Enrique Díaz, un campesino de 53 años, aprendió de sus abuelos el arduo trabajo de sembrar papa en Sumapaz y a cultivar la paciencia que se requiere para utilizar la yunta de bueyes. Asegura que se resistió a abandonar la tierra que heredó y reconoce que nunca fue capaz de entender el lenguaje de la guerra. “Yo no me iba a ir a la ciudad, porque la vida está acá. Pero sí fui testigo de todo: se agarraban al frente de uno y se veía la plomacera. Era aterrador. En cualquier parte que hubiera combates, era terror para nosotros”.

La comunidad insiste que ellos intentaron ser neutrales. Su amabilidad característica fue confundida con amistad y sus modales respetuosos con veneración. Por eso cargan hoy con un estigma que consideran injusto, debido a que ellos insisten en que intentaron alejarse de todos los grupos armados, de atenderlos en sus negocios cuando no había otra opción y a la hora de recordar abusos, ninguno sale bien librado.

“La atención no tenía que ver con invitar a la guerrilla a las casas... ¡No! Cuando las Farc bajaban, pedían insumos a las casas, a las tiendas. Los campesinos tenían miedo de decirles que no y su única opción era venderles. Luego llegaban los otros y decían que estaba prohibido hacer eso. Pero uno cómo les decía que no. Siempre el campesino estuvo entre un bando y el otro. Entonces tocaba saber llevar esa relación para que la comunidad no se victimizara”, dice la mandataria local, quien además recuerda que las Farc reclutaron a jóvenes del territorio. “Muchos que se criaron conmigo, murieron en combate. Y cuando llegó el Ejército, la gente empezó a tener cercanía con ellos. La guerrilla se molestó mucho y se empezaron a registrar desapariciones de civiles”.

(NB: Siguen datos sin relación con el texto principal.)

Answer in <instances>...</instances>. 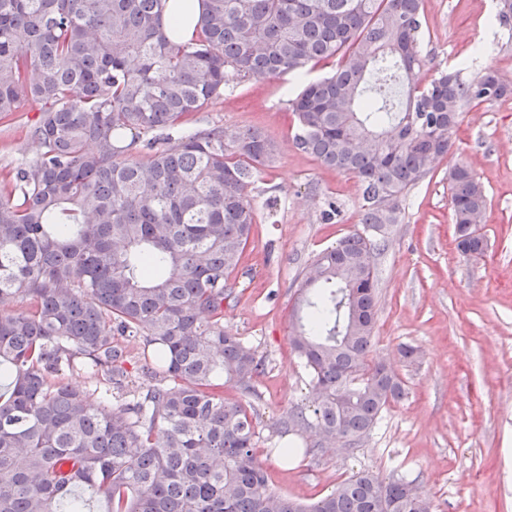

Y es que aseguran que la situación de orden público se agravó a partir de 2001, cuando fracasaron las negociaciones del Caguán y las Fuerzas Militares iniciaron un contraataque contra la guerrilla. Las estadísticas que presentó la Fundación Seguridad y Democracia indicaron entonces que la guerrilla recurrió con mayor frecuencia a las emboscadas y a la instalación de minas antipersona en sus zonas de influencia. En el momento en que se recrudeció la guerra, cuando entró el Batallón de Alta Montaña, la sociedad civil quedó en medio de los enfrentamientos y muchas veces fueron blanco de los violentos, solo por sospecha. En 2009, las Farc secuestraron a cuatro ediles, a dos los liberaron y a los otros dos los asesinaron. En ese período, el Ejército logró hacerse al control del territorio. A pesar de los intentos de la guerrilla por regresar a la localidad y volver a consolidar sus corredores, los cabecillas que intentaron hacerlo cayeron en manos de las autoridades.

Laboratorio de paz

En un salón del colegio Jaime Garzón, al menos una veintena de campesinos llegan periódicamente para construir una agenda de paz territorial. Las autoridades locales identificaron las necesidades y las expectativas de la comunidad y determinaron que los puntos del Acuerdo de Paz que más han llamado la atención de los habitantes de Sumapaz son aquellos que tienen que ver con la reforma rural integral y la reparación a las víctimas. “También les preocupa el manejo de las condiciones ambientales del páramo y la llegada de nuevos visitantes al territorio o el ecoturismo, que mal manejado puede generar destrozos en la zona”, indica Carolina Albornoz, coordinadora del Centro de Memoria, Paz y Reconciliación del Distrito.

En esos encuentros, las autoridades han aprovechado para desmentir información relacionada con que una vez culminen las labores de desminado, se dará vía libre al ecoturismo. “No hemos determinado que sea un territorio con vocación turística. El llamado es para que las personas que hacen caminatas y acampan, no lo hagan aún en Sumapaz, porque tenemos territorios minados”.

Por ahora, la prioridad de la comunidad es tan básica como fundamental. La presidenta de la Junta de Acción Comunal del corregimiento de Nazareth, Claribel Martínez, asegura que lo más importante “es que podamos caminar seguros en nuestro territorio”.